# Work item:
Can you pull out each line of the data below that includes the word "options"?

..........

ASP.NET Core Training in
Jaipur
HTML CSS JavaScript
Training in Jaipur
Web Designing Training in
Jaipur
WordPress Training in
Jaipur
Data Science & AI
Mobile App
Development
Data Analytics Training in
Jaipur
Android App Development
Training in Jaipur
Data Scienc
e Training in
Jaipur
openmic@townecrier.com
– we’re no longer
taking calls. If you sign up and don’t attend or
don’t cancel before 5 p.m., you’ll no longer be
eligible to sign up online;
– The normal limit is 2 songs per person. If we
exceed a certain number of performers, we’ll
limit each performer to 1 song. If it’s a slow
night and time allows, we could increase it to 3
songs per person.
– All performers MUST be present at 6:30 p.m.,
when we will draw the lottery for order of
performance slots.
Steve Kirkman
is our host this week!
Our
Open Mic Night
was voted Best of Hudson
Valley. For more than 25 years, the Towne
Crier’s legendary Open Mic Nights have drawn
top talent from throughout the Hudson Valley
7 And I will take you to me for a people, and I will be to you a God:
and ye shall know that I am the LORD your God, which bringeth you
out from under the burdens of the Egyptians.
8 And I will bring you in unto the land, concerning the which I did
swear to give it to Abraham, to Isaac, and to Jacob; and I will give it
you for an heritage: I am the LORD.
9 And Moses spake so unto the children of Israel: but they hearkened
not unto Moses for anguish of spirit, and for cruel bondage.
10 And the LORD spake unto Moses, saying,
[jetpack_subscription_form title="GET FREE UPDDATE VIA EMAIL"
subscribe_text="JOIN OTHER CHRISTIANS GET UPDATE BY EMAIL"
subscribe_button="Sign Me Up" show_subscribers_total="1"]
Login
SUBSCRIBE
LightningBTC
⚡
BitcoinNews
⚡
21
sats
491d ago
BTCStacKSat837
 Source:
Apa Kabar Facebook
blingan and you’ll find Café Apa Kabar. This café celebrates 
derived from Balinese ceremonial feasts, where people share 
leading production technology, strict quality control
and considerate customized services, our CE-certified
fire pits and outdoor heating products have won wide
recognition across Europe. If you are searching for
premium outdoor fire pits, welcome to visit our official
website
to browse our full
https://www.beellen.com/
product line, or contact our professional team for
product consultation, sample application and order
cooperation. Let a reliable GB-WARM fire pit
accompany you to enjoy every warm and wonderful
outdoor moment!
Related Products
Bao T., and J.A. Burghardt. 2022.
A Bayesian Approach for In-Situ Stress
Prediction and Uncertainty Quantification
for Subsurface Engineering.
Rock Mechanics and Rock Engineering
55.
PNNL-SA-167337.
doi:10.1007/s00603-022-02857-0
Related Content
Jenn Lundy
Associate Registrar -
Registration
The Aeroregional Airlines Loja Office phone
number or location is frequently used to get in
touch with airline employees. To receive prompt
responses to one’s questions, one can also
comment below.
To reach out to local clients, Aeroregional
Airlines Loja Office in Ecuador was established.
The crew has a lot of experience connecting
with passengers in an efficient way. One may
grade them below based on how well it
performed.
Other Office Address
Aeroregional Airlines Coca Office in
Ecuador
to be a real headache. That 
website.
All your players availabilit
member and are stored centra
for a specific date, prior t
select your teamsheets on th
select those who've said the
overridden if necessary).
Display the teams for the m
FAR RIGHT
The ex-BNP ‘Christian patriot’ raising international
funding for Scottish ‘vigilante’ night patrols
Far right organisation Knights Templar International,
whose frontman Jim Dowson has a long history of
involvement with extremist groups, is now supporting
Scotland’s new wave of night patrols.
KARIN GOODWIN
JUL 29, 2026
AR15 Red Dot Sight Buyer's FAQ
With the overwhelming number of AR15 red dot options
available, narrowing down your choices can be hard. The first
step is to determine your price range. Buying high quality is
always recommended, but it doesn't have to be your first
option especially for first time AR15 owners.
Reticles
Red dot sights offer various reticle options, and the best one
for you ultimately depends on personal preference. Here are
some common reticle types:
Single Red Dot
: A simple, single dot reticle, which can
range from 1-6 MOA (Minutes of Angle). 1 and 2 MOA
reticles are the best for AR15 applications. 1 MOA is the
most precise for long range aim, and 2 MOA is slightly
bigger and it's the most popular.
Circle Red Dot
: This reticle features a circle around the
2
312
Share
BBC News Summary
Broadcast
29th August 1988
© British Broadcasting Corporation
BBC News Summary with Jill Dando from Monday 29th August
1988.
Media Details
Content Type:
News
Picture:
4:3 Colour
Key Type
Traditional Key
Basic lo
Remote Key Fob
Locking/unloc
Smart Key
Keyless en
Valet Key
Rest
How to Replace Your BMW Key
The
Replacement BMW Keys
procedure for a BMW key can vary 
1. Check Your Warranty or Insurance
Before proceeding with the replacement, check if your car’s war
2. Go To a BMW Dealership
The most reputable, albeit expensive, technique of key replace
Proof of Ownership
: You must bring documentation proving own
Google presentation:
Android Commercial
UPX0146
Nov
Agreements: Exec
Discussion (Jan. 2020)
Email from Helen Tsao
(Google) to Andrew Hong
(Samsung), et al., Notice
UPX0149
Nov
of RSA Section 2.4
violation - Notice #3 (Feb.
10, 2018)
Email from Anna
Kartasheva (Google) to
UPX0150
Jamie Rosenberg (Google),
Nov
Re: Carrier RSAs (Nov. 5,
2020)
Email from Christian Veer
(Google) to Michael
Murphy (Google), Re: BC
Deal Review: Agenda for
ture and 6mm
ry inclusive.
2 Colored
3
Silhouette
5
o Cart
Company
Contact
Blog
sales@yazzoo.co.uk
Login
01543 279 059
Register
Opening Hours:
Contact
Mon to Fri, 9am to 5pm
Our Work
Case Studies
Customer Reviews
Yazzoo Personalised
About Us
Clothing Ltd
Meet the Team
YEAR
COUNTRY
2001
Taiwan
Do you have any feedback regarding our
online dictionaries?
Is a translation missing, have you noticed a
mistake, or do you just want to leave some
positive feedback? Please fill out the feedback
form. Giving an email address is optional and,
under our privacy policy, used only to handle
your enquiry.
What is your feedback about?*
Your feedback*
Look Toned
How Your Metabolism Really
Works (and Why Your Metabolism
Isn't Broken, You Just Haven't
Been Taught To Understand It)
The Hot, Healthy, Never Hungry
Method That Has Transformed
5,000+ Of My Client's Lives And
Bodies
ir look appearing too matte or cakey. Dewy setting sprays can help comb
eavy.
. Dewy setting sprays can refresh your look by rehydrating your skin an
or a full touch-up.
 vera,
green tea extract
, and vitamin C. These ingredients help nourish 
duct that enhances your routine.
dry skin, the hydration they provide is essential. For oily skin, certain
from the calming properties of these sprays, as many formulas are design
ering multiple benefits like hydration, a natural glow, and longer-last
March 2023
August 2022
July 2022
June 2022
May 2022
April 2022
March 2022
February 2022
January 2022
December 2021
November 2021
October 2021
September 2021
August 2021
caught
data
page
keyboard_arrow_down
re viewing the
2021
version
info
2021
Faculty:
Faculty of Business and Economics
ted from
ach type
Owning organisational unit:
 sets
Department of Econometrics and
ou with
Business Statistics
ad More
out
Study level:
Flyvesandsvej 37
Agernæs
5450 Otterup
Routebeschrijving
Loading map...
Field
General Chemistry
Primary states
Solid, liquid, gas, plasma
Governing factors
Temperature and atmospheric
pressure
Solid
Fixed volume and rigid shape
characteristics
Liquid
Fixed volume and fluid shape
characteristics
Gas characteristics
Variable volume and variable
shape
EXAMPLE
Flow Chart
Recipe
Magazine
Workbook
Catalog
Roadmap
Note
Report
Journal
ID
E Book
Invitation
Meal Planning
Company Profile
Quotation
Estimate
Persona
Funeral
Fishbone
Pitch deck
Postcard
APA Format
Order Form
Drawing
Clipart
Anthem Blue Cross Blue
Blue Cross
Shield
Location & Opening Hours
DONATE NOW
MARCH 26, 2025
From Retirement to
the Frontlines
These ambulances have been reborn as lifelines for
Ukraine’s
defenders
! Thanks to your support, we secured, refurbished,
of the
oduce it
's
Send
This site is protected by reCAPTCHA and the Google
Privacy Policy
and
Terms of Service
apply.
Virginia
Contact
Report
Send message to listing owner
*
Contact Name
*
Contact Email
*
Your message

..........

# Answer to this exercise:
With the overwhelming number of AR15 red dot options
Red dot sights offer various reticle options, and the best one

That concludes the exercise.